*Excerpt*:
But nope. Here’s RFC 8398. It adds a new Subject Alternative Name type that’s a UTF-8 email address, SmtpUTF8Mailbox.¹ But what if the issuer (i.e. the intermediate root) has a Name Constraint that says it can only issue for a certain domain? That Name Constraint will be encoded as Punycode… how does it apply to a SmtpUTF8Mailbox in a leaf? Well, you decode the Punycode before doing the comparison, of course. The sections on matching and Name Constraints are longer than the whole alternative draft, and there’s a whole other RFC of amendments to path verification.²

What’s really short instead is the Security Considerations section with no mention of the fact that this adds a whole new parser to the critical path of certificate verification, so I’m not sure the risk and cost of software complexity was taken into account, making this as much an IETF specification failure as a C language failure.

In conclusion, this is why we resist adding even trivial features to crypto/x509, Go’s implementation of a X.509 parser and verifier. I seem to remember a feature request for exposing otherName fields of certificates, which includes SmtpUTF8Mailbox. It felt pretty innocuous: just another field we could add to the struct, five lines of code maybe. However, the moment we expose it we need to apply Name Constraints to it! Not doing so would be a security vulnerability. Without knowing it, we could have opted into all this complexity and ended up importing a Punycode parser in crypto/x509. Still, it would not have been written in C, I guess.

The picture

Florence is always pretty.

*What you need to do*:
1) Rewrite the excerpt on X.509 certificate parsing from "In conclusion, this" up to and including "C, I guess.", changing "struct" to "record".
2) Collect every line of the listing that contains the string "shoulder", matching case exactly.

*Task inputs*:

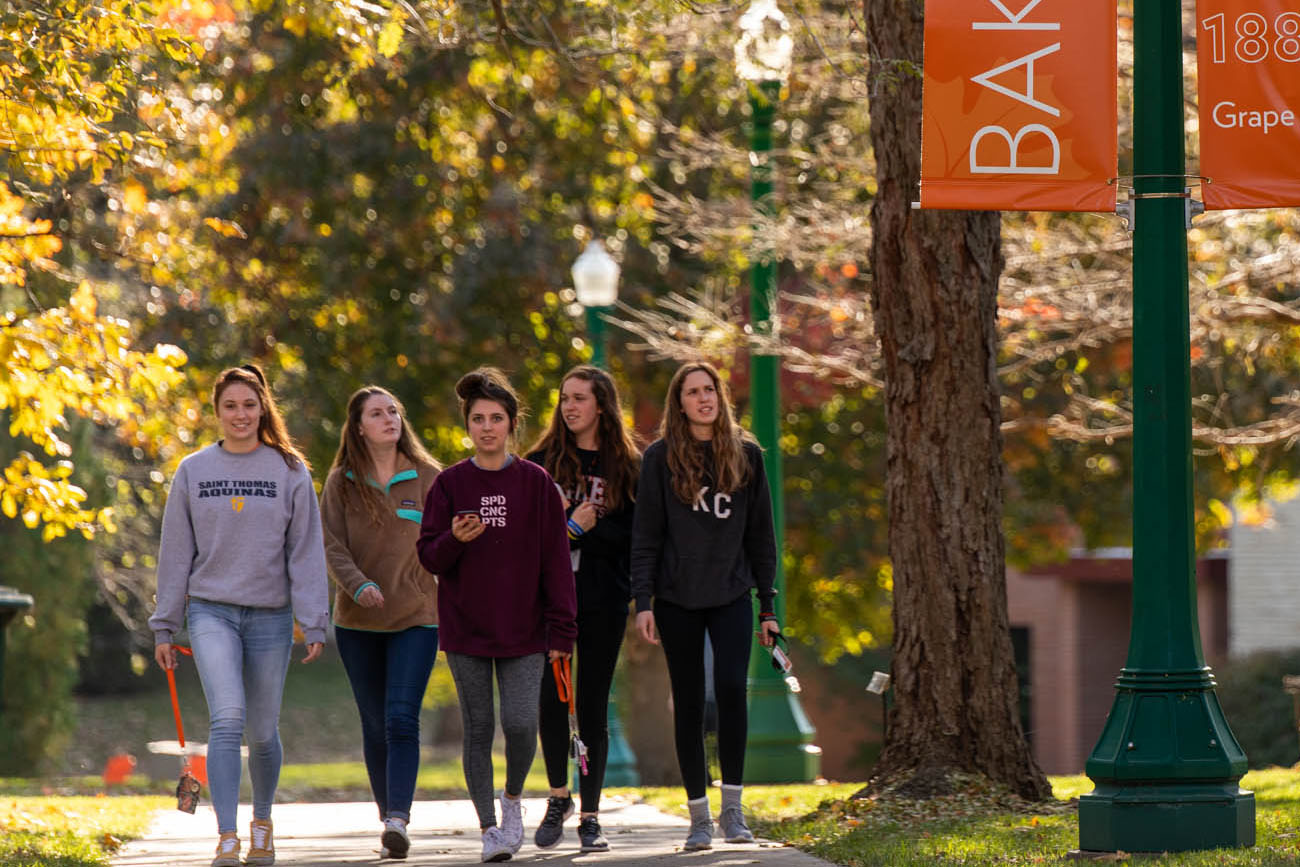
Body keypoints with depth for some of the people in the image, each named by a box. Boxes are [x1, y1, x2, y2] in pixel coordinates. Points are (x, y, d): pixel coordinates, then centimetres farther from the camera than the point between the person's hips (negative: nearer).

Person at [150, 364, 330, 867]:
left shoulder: (290, 471, 2)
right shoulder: (193, 472, 5)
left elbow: (307, 552, 1)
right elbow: (176, 553, 8)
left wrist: (314, 623, -6)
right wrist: (164, 627, 7)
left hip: (270, 616, 1)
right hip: (212, 612, -1)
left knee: (262, 732, 8)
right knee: (227, 719, -19)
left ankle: (262, 822, 32)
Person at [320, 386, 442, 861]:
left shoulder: (427, 478, 3)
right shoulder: (342, 482, 4)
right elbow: (332, 545, -4)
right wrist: (358, 585, -22)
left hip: (416, 619, -2)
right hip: (358, 622, 2)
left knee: (401, 719, -15)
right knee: (375, 725, 6)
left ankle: (398, 818, -23)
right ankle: (388, 818, 17)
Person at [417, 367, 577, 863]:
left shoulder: (536, 483, 1)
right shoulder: (450, 483, 3)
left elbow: (555, 561, 2)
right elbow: (430, 558, 3)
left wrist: (561, 630, -3)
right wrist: (455, 539, -19)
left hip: (523, 630, -1)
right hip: (464, 629, 1)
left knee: (521, 724, -11)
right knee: (478, 728, 2)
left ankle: (513, 798, 17)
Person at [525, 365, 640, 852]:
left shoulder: (626, 467, 4)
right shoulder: (541, 462, 7)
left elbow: (635, 538, -3)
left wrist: (585, 529, -13)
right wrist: (571, 526, -12)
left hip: (603, 601, -1)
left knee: (593, 706, 1)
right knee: (551, 700, -1)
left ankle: (590, 816, 8)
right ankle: (559, 798, 21)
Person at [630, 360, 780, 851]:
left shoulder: (745, 455, 7)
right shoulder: (661, 457, 2)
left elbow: (760, 534, 11)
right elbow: (646, 533, 1)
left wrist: (768, 603, 8)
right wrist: (643, 600, -8)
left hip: (731, 596, 0)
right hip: (677, 599, 0)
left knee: (731, 687, -17)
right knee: (688, 703, 2)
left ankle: (732, 806, -9)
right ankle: (699, 816, 8)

*Answers per task*:
1)
In conclusion, this is why we resist adding even trivial features to crypto/x509, Go’s implementation of a X.509 parser and verifier. I seem to remember a feature request for exposing otherName fields of certificates, which includes SmtpUTF8Mailbox. It felt pretty innocuous: just another field we could add to the record, five lines of code maybe. However, the moment we expose it we need to apply Name Constraints to it! Not doing so would be a security vulnerability. Without knowing it, we could have opted into all this complexity and ended up importing a Punycode parser in crypto/x509. Still, it would not have been written in C, I guess.

2)
left shoulder: (290, 471, 2)
right shoulder: (193, 472, 5)
left shoulder: (427, 478, 3)
right shoulder: (342, 482, 4)
left shoulder: (536, 483, 1)
right shoulder: (450, 483, 3)
left shoulder: (626, 467, 4)
right shoulder: (541, 462, 7)
left shoulder: (745, 455, 7)
right shoulder: (661, 457, 2)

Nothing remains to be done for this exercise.